WASHINGTON, Sept 27 (Reuters) - Democratic U.S. lawmakers are demanding to know whether U.S. banks paid money or gave gifts to college officials to set up student debit card programs that the legislators say are “fee laden” and inflate education costs.
Through these programs, the banks provide students with deposit accounts or debit cards to access their scholarship funds and student loans.
At least one bank working with legislators has said it does not think the debit card programs are beneficial to students and believes they should be cut back.
In a letter dated Sept. 26 the lawmakers said they fear such financial deals could open up students to exploitation through “fee-laden” debit cards that could raise the cost of their education and push students deeper into debt.
They also said they were concerned these arrangements could lead to abuse of the federal student loan system with funds being diverted to benefit the banks and the colleges.
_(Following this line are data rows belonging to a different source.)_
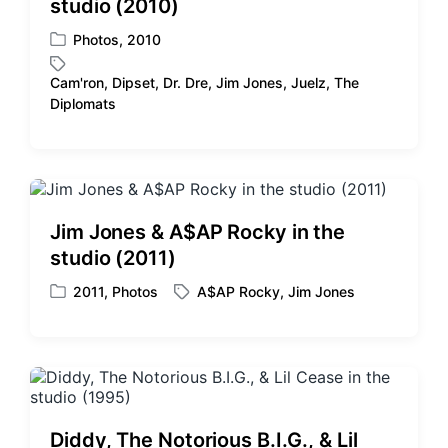
studio (2010)
h
Photos
,
2010
P
o
Cam'ron
,
Dipset
,
Dr. Dre
,
Jim Jones
,
Juelz
,
The
s
T
Diplomats
t
a
e
g
d
g
i
e
n
d
w
Jim Jones & A$AP Rocky in the
i
studio (2011)
t
h
2011
,
Photos
A$AP Rocky
,
Jim Jones
P
T
o
a
s
g
t
g
e
e
d
d
i
w
Diddy, The Notorious B.I.G., & Lil
n
i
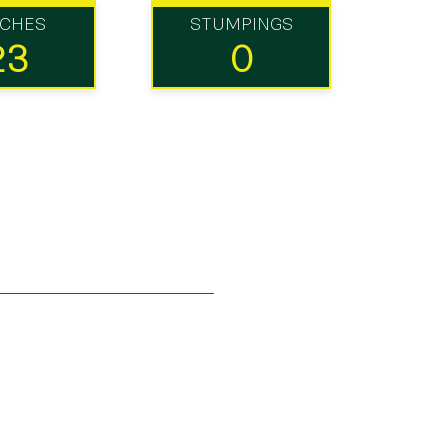
TCHES
STUMPINGS
23
0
The letter was sent to Wells Fargo, US Bancorp , PNC Financial Services Group, SunTrust Banks , TCF Bank, Citigroup, Huntington Bancshares, Commerce Bancshares, and Higher One Holdings.
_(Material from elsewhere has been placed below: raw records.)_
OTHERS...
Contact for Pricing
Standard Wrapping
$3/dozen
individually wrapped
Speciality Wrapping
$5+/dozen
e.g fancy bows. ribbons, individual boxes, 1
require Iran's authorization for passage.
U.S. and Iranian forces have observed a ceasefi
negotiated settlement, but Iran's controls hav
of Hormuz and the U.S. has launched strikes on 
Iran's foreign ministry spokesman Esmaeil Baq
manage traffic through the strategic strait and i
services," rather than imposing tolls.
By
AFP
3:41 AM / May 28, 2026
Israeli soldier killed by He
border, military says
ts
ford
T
The lawmakers include Representative George Miller, the senior Democrat on the House Education and the Workforce Committee; Senator Dick Durbin, the assistant Senate majority leader; and Senator Elizabeth Warren, a member of the Senate Banking Committee.
They demanded that the banks provide lists of institutions with which they have such agreements, information on how many accounts the banks have opened, the fees collected over the last three academic years, and what the colleges were paid in return.
“At a time when college costs are increasing and college students are drowning in debt, the federal government must ensure the integrity of student financial aid programs and step in if financial aid dollars are being diverted through deceptive or predatory practices,” the letter said.
A spokesman for Wells Fargo said the bank looked forward to providing the requested information.
Higher One said that it has been working directly with several congressional offices and has already shared much of the information requested.
“We don’t believe this model prioritizes the student’s best interests and we are completely committed to this practice diminishing,” Higher One’s spokeswoman Shoba Lemoine said.
The other banks either declined to comment or did not immediately respond to Reuters requests for comment.
In a May 2012 report, the U.S. Public Interest Research Groups, a collection of non-profit advocacy groups, expressed concerns about the aggressive marketing involved in these agreements and weaker protections for the students.
The group found nearly 900 card partnerships between colleges and financial institutions at the time and that students were subject to extra fees including per-swipe fees, inactivity and overdraft fees.
The Consumer Bankers Association said in a statement that those kinds of relationships can provide value to both the colleges and the students and often provide “low-cost, high-convenience financial products” tailored to the students’ needs, and that banks are obligated to be transparent in such dealings.